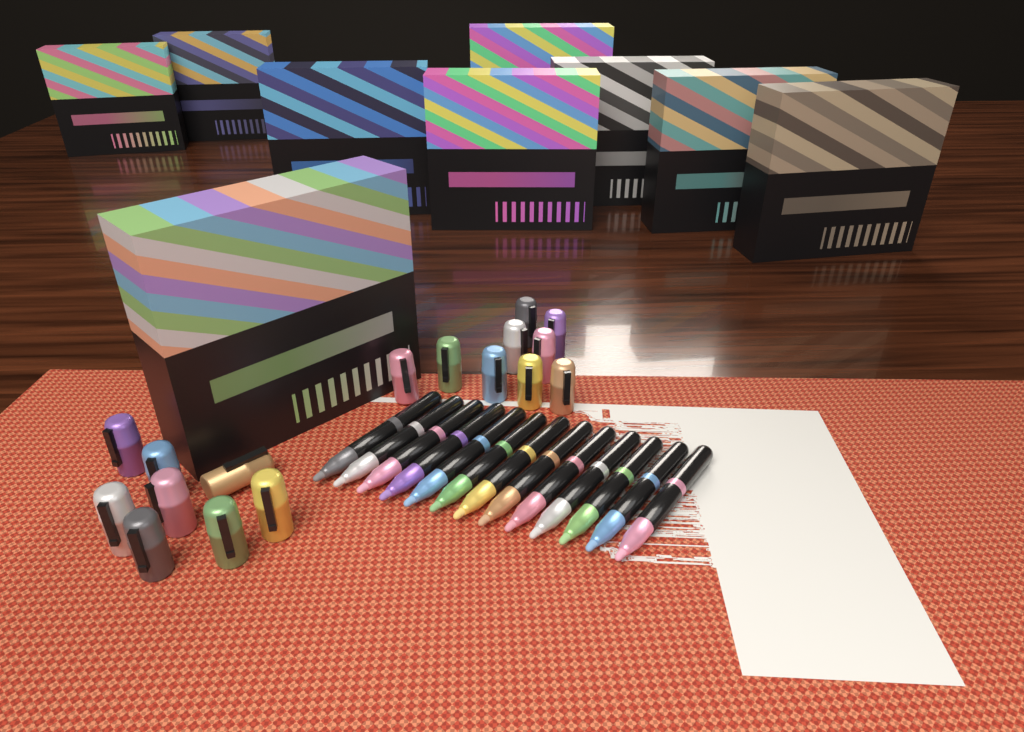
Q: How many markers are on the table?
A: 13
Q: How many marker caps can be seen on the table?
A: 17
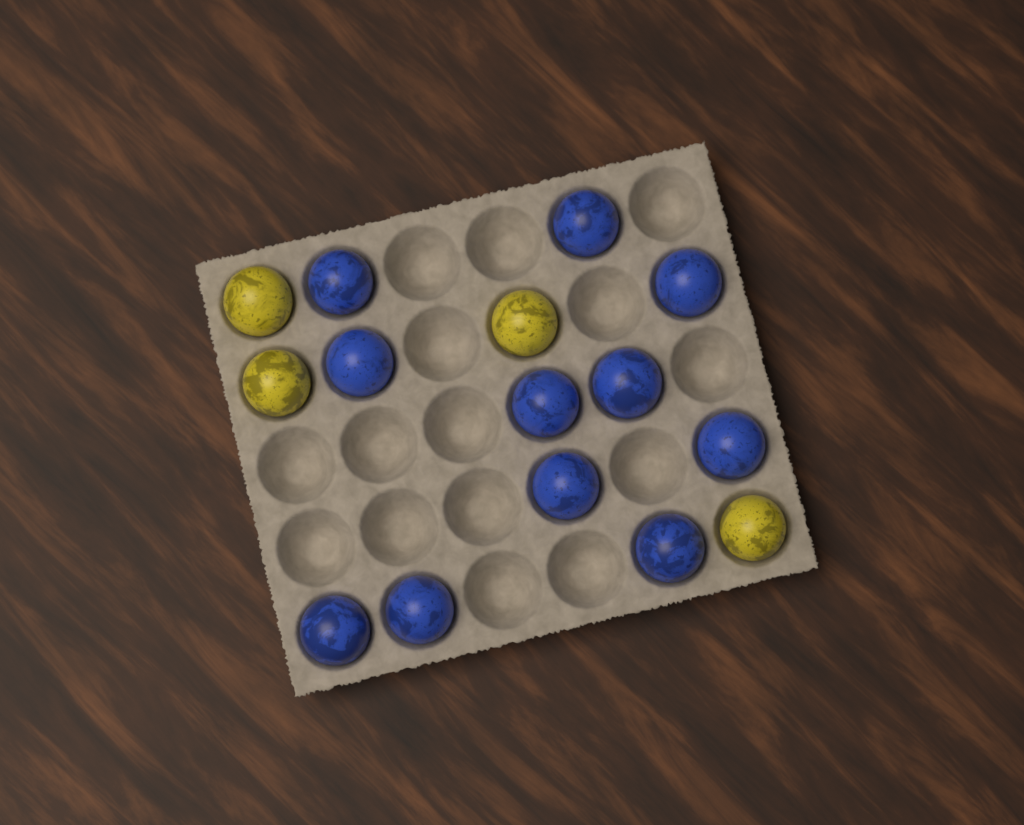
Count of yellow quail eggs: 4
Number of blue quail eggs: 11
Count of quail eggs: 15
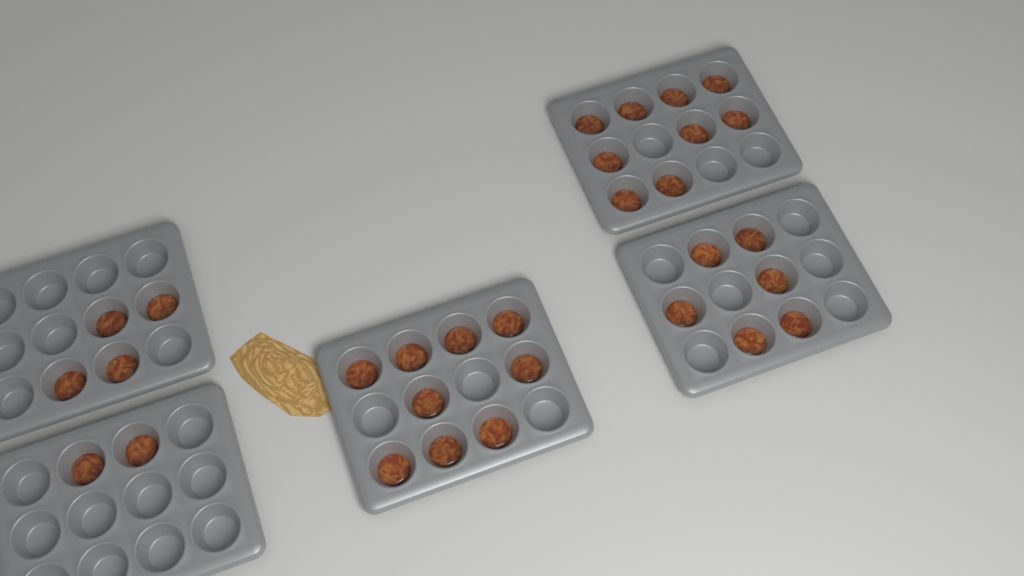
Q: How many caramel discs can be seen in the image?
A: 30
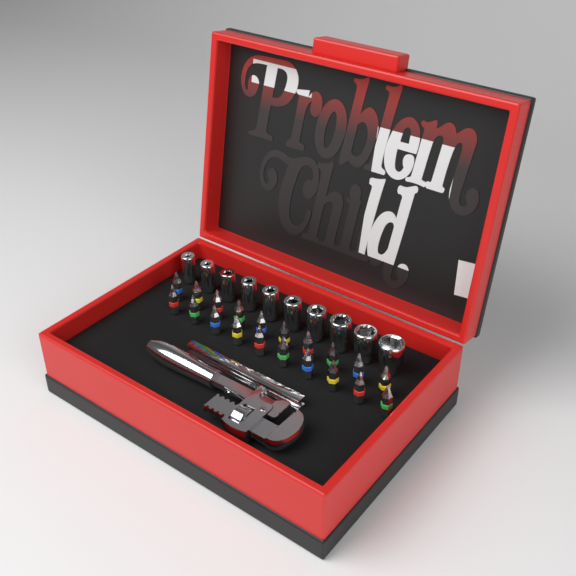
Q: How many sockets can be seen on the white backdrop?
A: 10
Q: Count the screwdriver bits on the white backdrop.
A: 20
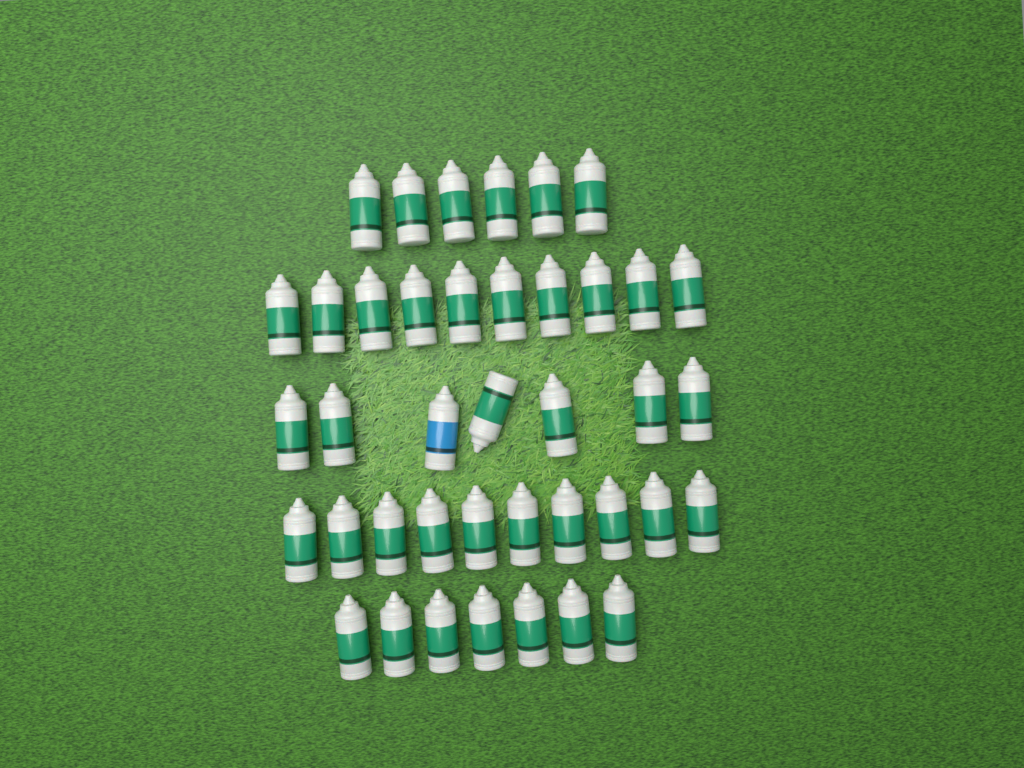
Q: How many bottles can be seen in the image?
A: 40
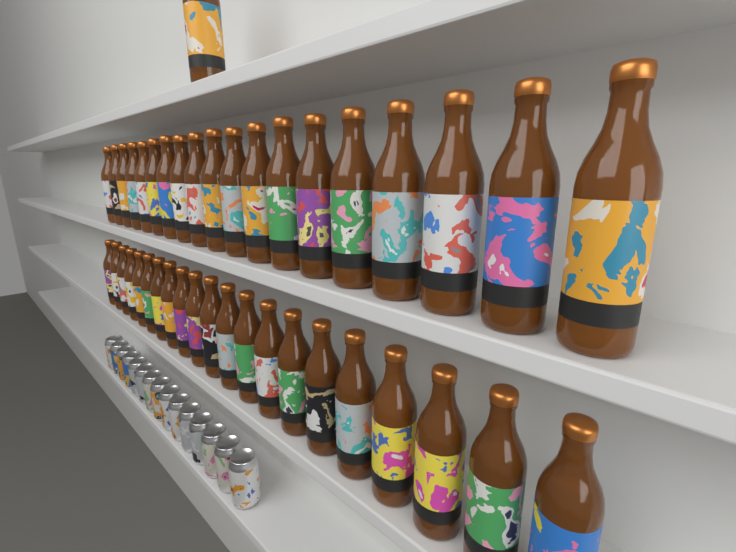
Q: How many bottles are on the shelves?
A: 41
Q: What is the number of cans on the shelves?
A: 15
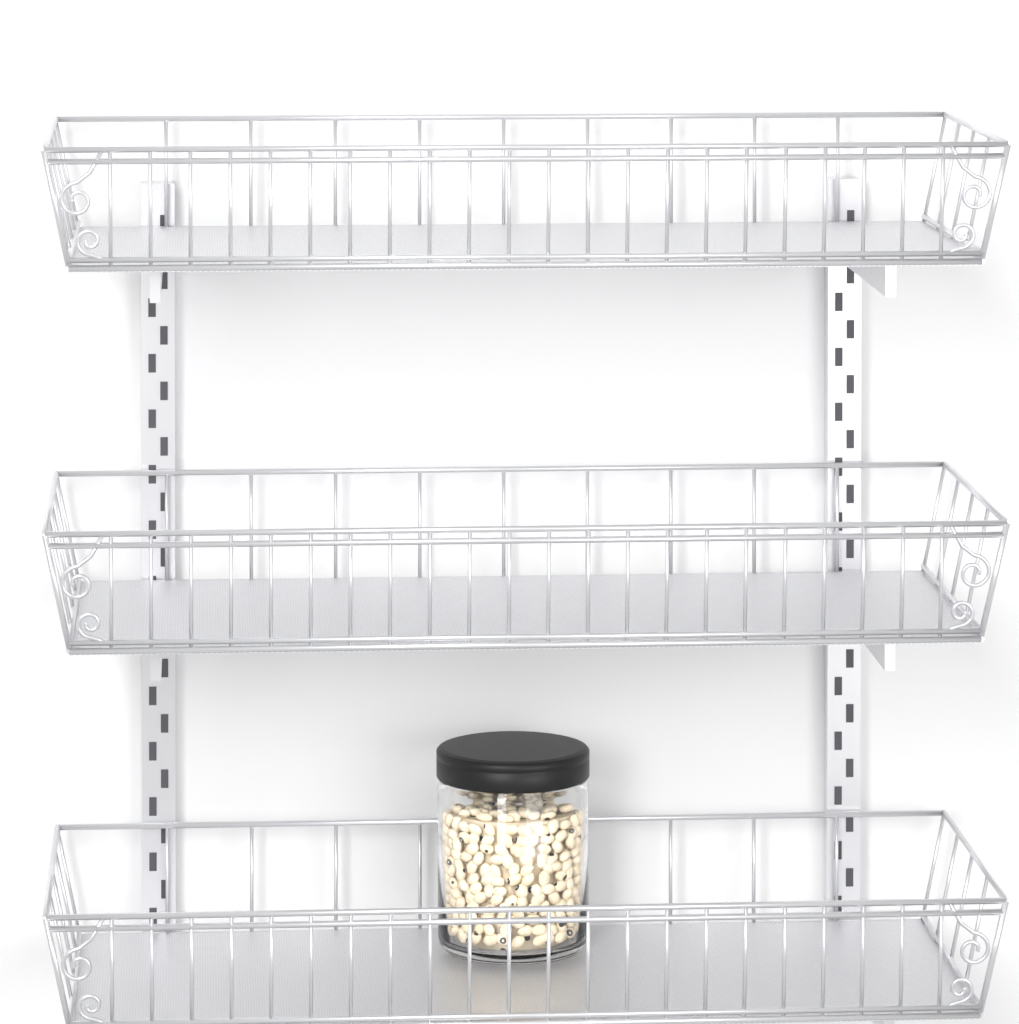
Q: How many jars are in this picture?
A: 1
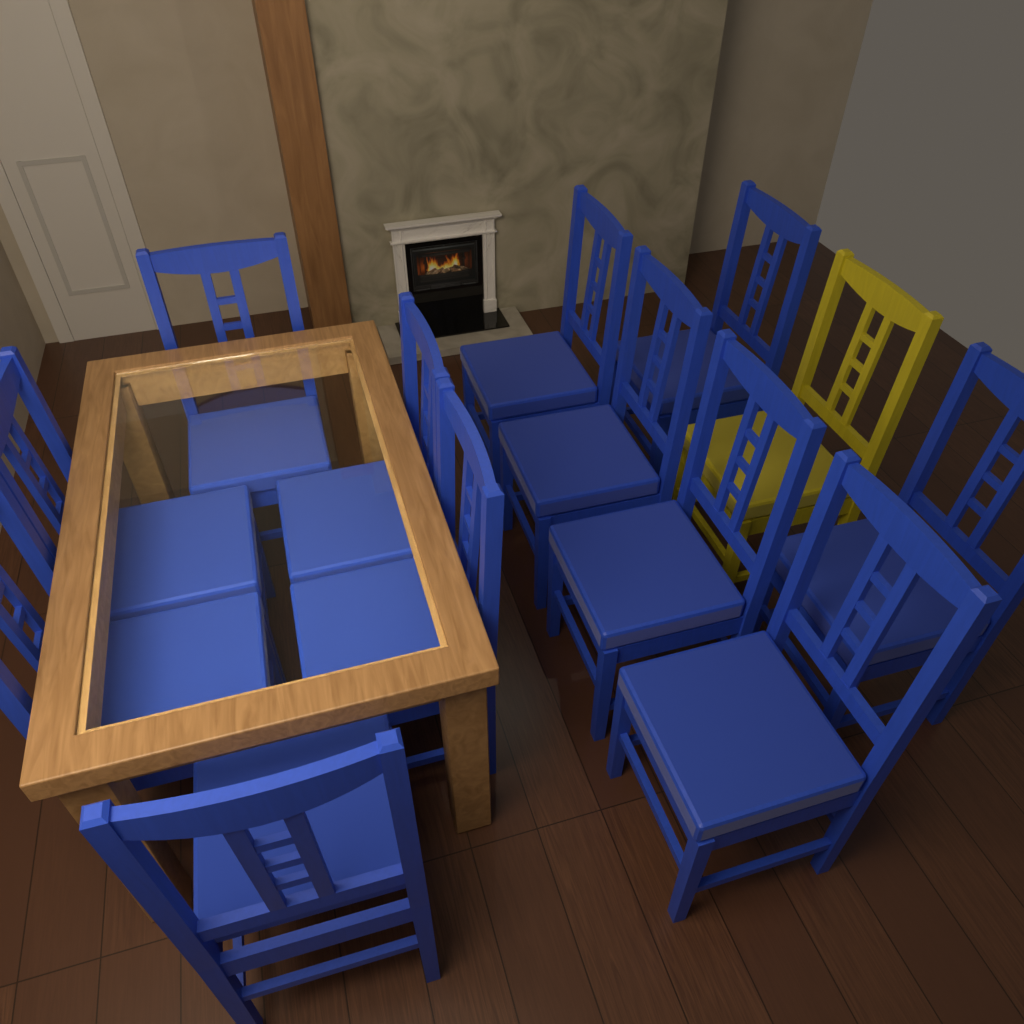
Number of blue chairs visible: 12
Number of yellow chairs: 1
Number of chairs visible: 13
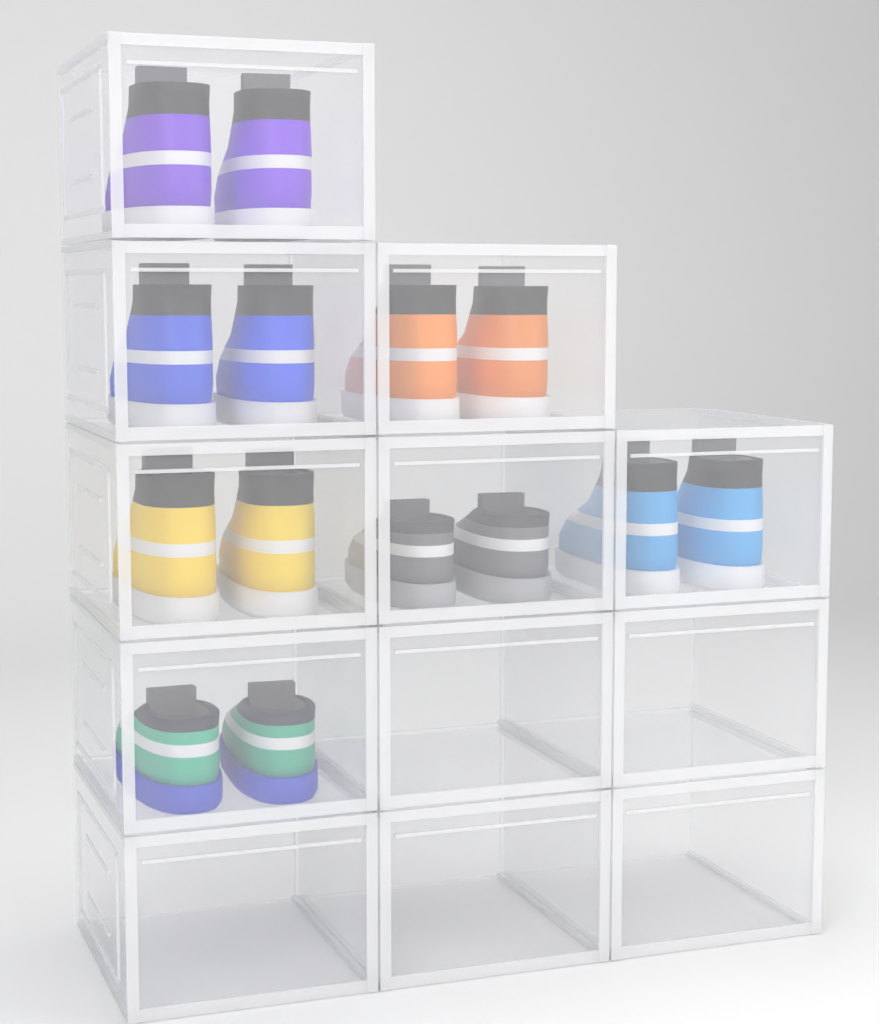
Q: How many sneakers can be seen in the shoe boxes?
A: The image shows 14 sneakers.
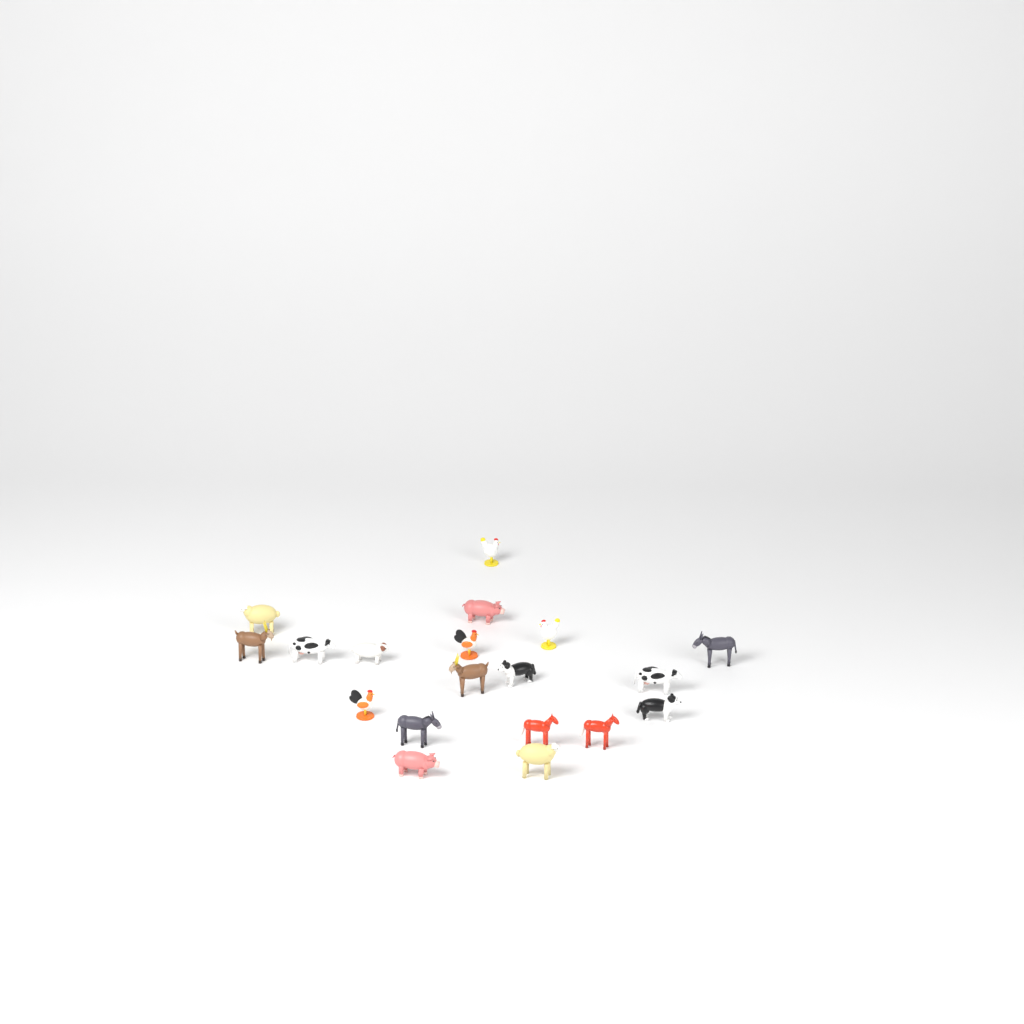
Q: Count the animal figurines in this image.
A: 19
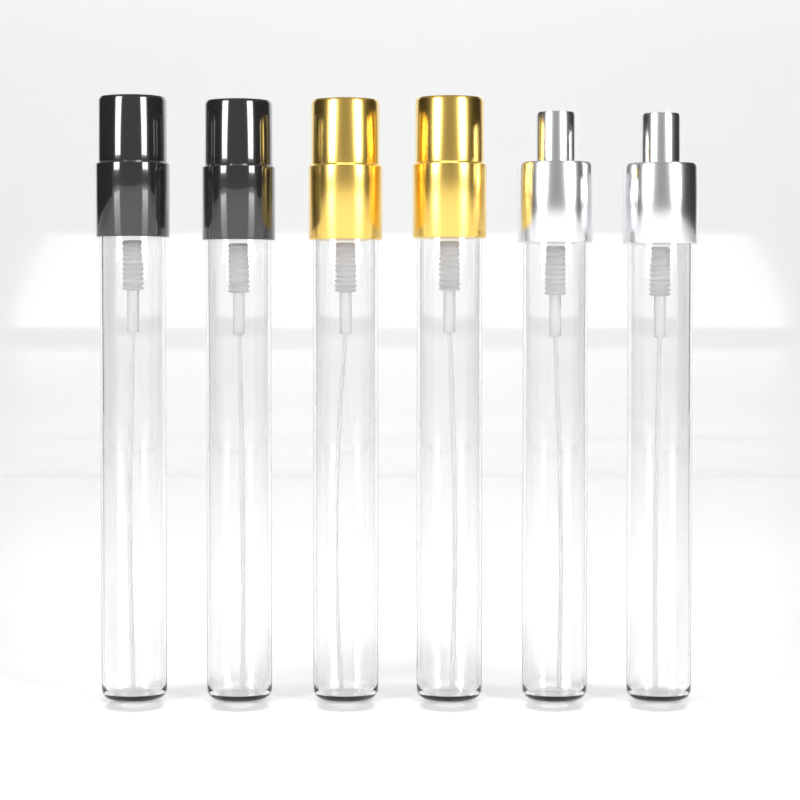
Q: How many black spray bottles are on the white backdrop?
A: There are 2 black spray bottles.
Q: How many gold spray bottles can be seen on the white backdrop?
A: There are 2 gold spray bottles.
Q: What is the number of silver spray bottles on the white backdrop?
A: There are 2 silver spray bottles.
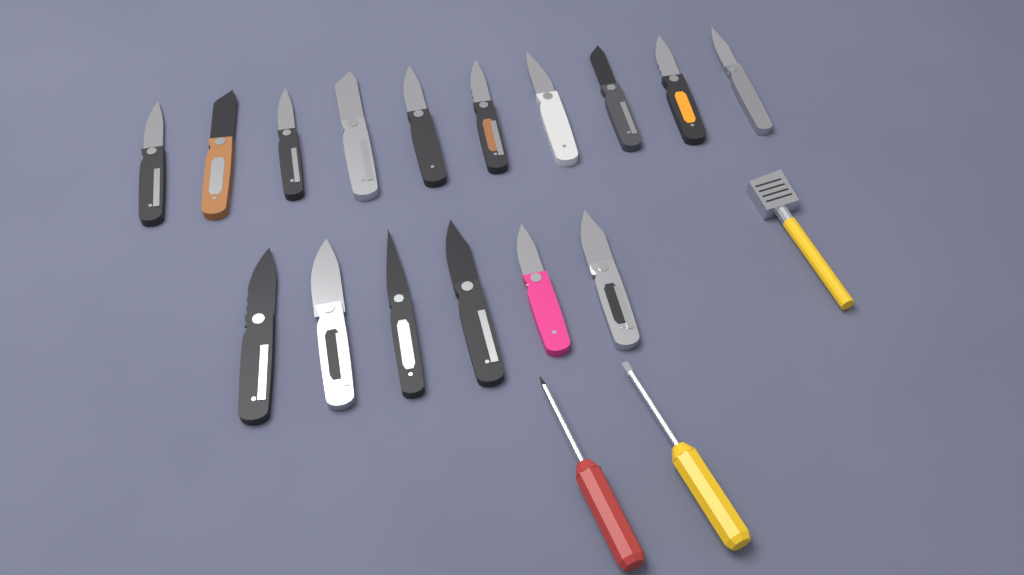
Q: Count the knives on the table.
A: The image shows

☆ ☆ ☆ ☆ ☆ ☆ ☆

WORK INSTRUCTIONS: Swap "backdrop" for "background" in the rows, starting at the first row and ending after the line that has "Number of chairs visible: 13", with everything else left as it is. Leave the pictures out.

OUTPUT FOR THIS TASK:
Q: How many markers are on the table?
A: 13
Q: How many marker caps can be seen on the table?
A: 17
Count of yellow quail eggs: 4
Number of blue quail eggs: 11
Count of quail eggs: 15
Q: How many caramel discs can be seen in the image?
A: 30
Q: How many sockets can be seen on the white background?
A: 10
Q: Count the screwdriver bits on the white background.
A: 20
Q: How many bottles can be seen in the image?
A: 40
Q: How many bottles are on the shelves?
A: 41
Q: What is the number of cans on the shelves?
A: 15
Q: How many jars are in this picture?
A: 1
Number of blue chairs visible: 12
Number of yellow chairs: 1
Number of chairs visible: 13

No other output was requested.